***** Dataset records

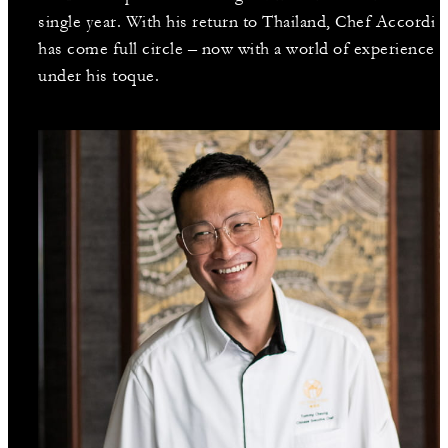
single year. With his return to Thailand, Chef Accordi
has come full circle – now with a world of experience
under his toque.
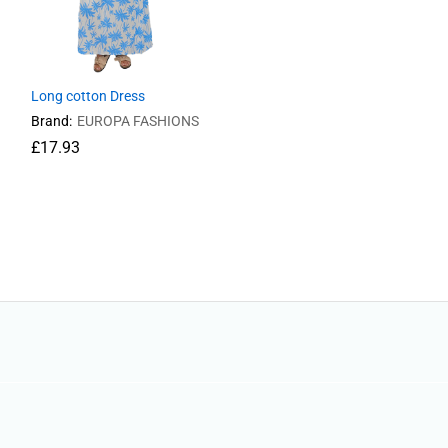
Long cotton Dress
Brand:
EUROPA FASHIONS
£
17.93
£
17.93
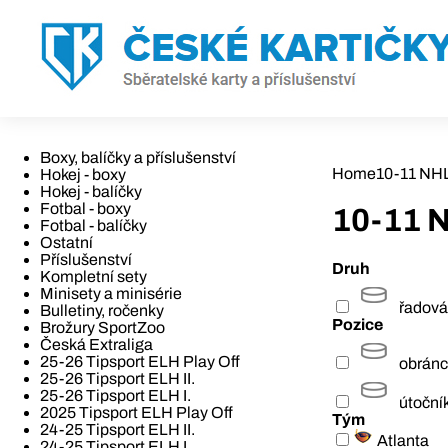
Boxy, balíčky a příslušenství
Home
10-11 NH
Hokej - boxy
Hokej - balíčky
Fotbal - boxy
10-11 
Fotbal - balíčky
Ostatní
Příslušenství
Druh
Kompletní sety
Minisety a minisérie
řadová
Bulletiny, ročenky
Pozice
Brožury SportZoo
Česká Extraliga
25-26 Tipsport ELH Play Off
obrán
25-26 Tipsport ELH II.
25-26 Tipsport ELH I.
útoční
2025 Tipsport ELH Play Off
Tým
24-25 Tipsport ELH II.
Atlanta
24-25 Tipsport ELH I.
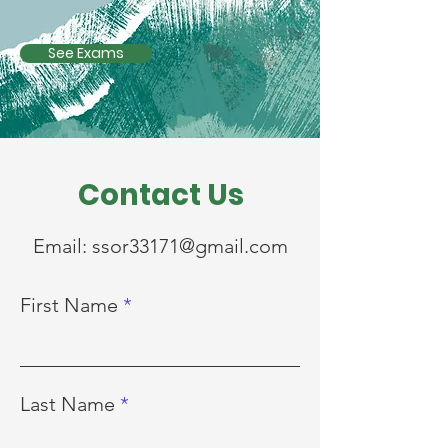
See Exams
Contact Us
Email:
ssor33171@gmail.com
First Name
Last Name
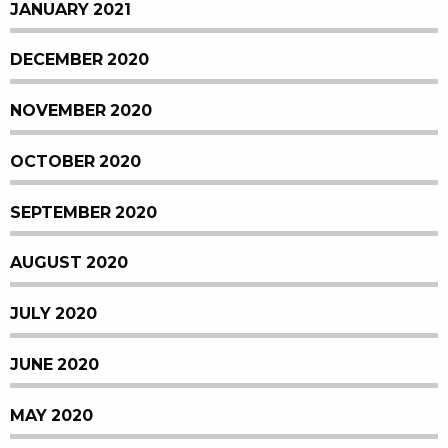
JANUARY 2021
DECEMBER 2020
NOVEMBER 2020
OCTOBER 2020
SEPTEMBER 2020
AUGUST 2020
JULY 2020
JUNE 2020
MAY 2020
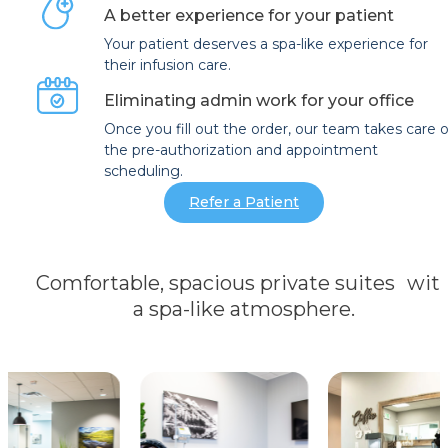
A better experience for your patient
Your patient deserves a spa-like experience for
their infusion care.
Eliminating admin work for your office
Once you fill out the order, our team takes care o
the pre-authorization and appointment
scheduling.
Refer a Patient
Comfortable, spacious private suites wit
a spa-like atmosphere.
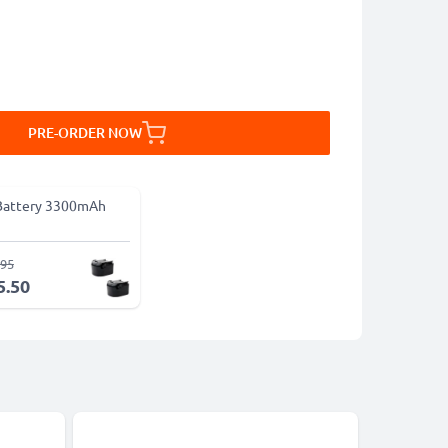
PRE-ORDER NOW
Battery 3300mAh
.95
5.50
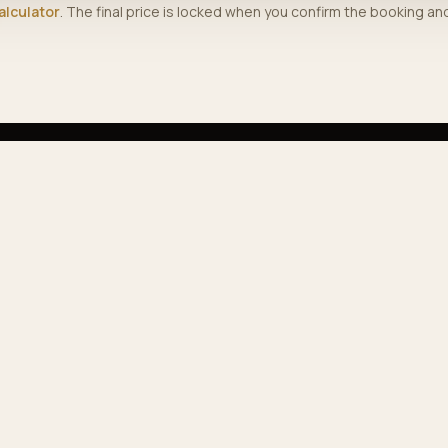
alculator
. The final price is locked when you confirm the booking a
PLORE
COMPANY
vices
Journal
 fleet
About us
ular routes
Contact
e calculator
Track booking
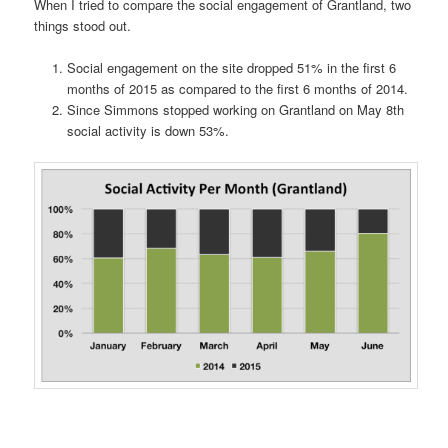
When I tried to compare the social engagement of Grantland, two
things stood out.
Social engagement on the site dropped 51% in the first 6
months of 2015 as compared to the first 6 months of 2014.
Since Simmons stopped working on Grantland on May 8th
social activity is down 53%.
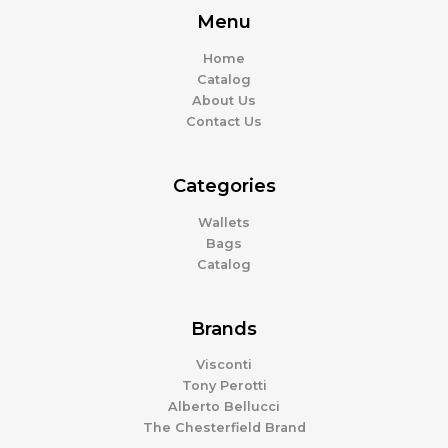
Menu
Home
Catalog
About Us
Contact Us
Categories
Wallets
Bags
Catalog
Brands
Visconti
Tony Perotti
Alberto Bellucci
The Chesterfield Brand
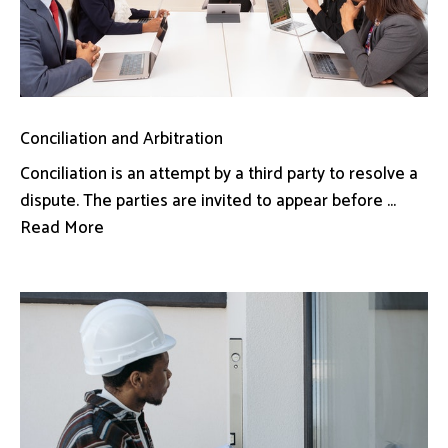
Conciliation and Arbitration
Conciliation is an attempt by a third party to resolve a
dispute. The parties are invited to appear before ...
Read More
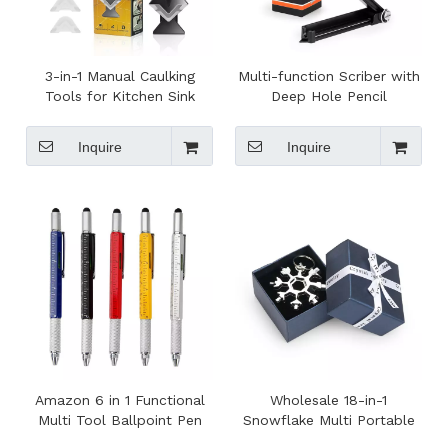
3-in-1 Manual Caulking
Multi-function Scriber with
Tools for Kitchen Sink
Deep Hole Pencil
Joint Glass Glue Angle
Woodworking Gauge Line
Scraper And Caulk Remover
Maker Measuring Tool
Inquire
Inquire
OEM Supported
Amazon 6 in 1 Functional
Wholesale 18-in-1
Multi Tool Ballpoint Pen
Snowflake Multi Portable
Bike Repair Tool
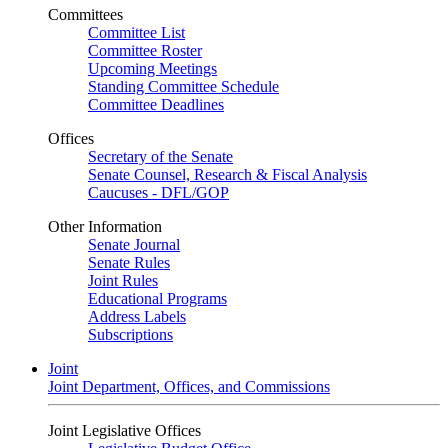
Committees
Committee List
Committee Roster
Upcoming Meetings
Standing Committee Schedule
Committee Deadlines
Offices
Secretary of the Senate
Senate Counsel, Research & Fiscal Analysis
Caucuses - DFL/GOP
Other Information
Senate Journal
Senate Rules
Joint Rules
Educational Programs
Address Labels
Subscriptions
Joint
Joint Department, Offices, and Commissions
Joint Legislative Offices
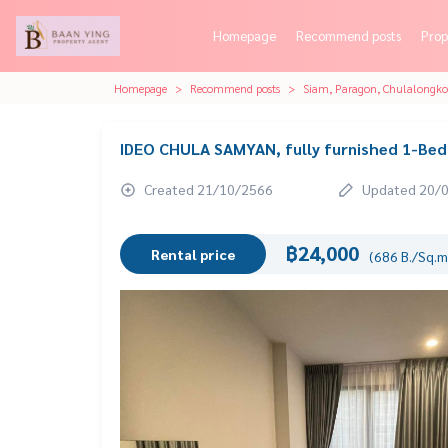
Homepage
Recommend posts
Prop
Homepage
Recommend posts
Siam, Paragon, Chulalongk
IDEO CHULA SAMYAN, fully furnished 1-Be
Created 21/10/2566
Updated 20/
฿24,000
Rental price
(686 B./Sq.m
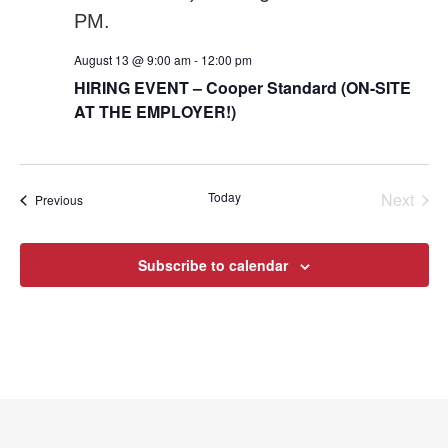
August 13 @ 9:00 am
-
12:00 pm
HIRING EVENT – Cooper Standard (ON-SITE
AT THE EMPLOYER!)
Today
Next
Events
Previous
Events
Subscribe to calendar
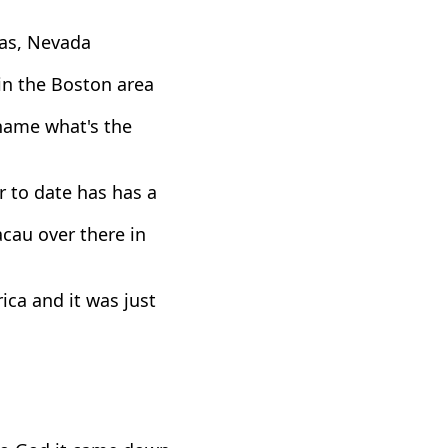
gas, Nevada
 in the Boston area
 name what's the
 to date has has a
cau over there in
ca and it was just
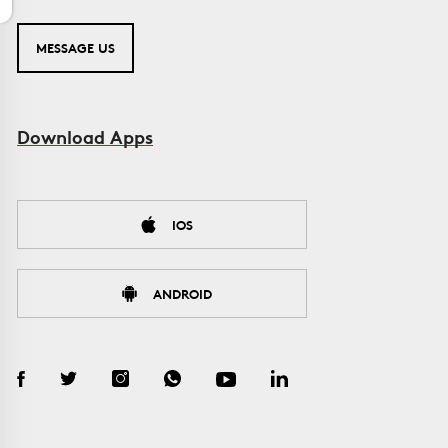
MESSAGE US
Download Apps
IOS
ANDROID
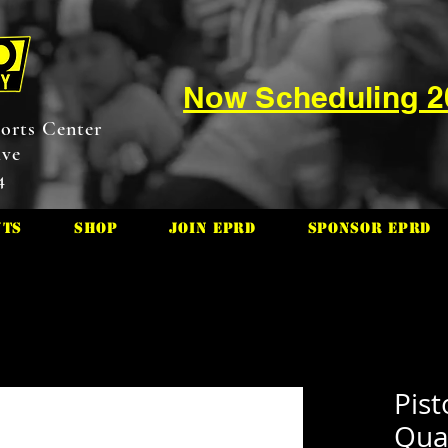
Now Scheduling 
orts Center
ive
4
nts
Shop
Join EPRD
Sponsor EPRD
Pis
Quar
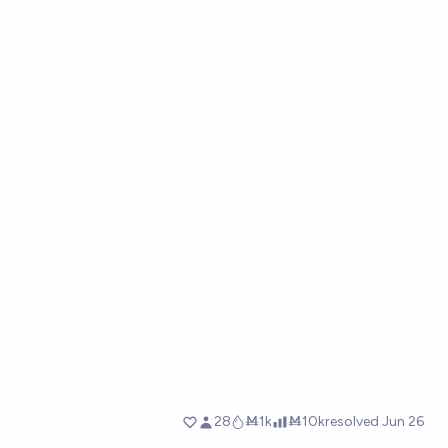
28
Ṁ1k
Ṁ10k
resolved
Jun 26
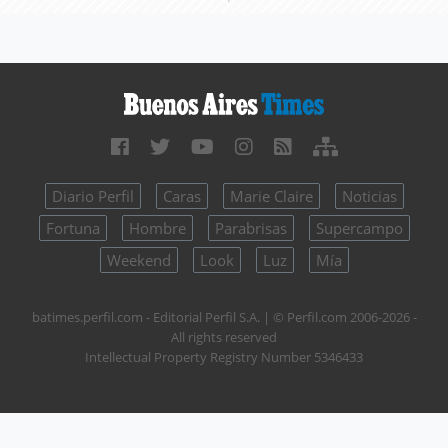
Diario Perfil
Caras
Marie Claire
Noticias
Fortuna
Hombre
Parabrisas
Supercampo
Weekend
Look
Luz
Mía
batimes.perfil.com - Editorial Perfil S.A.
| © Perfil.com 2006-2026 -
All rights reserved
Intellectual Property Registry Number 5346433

**********

▶ **Work to be completed**: Retype the text of the data from its very beginning through the line that contains "Track booking", including that line, and leave out the pictures.

▶ **Output for this exercise**:
single year. With his return to Thailand, Chef Accordi
has come full circle – now with a world of experience
under his toque.
Long cotton Dress
Brand:
EUROPA FASHIONS
£
17.93
£
17.93
Boxy, balíčky a příslušenství
Home
10-11 NH
Hokej - boxy
Hokej - balíčky
Fotbal - boxy
10-11 
Fotbal - balíčky
Ostatní
Příslušenství
Druh
Kompletní sety
Minisety a minisérie
řadová
Bulletiny, ročenky
Pozice
Brožury SportZoo
Česká Extraliga
25-26 Tipsport ELH Play Off
obrán
25-26 Tipsport ELH II.
25-26 Tipsport ELH I.
útoční
2025 Tipsport ELH Play Off
Tým
24-25 Tipsport ELH II.
Atlanta
24-25 Tipsport ELH I.
See Exams
Contact Us
Email:
ssor33171@gmail.com
First Name
Last Name
JANUARY 2021
DECEMBER 2020
NOVEMBER 2020
OCTOBER 2020
SEPTEMBER 2020
AUGUST 2020
JULY 2020
JUNE 2020
MAY 2020
A better experience for your patient
Your patient deserves a spa-like experience for
their infusion care.
Eliminating admin work for your office
Once you fill out the order, our team takes care o
the pre-authorization and appointment
scheduling.
Refer a Patient
Comfortable, spacious private suites wit
a spa-like atmosphere.
PRE-ORDER NOW
Battery 3300mAh
.95
5.50
alculator
. The final price is locked when you confirm the booking a
PLORE
COMPANY
vices
Journal
 fleet
About us
ular routes
Contact
e calculator
Track booking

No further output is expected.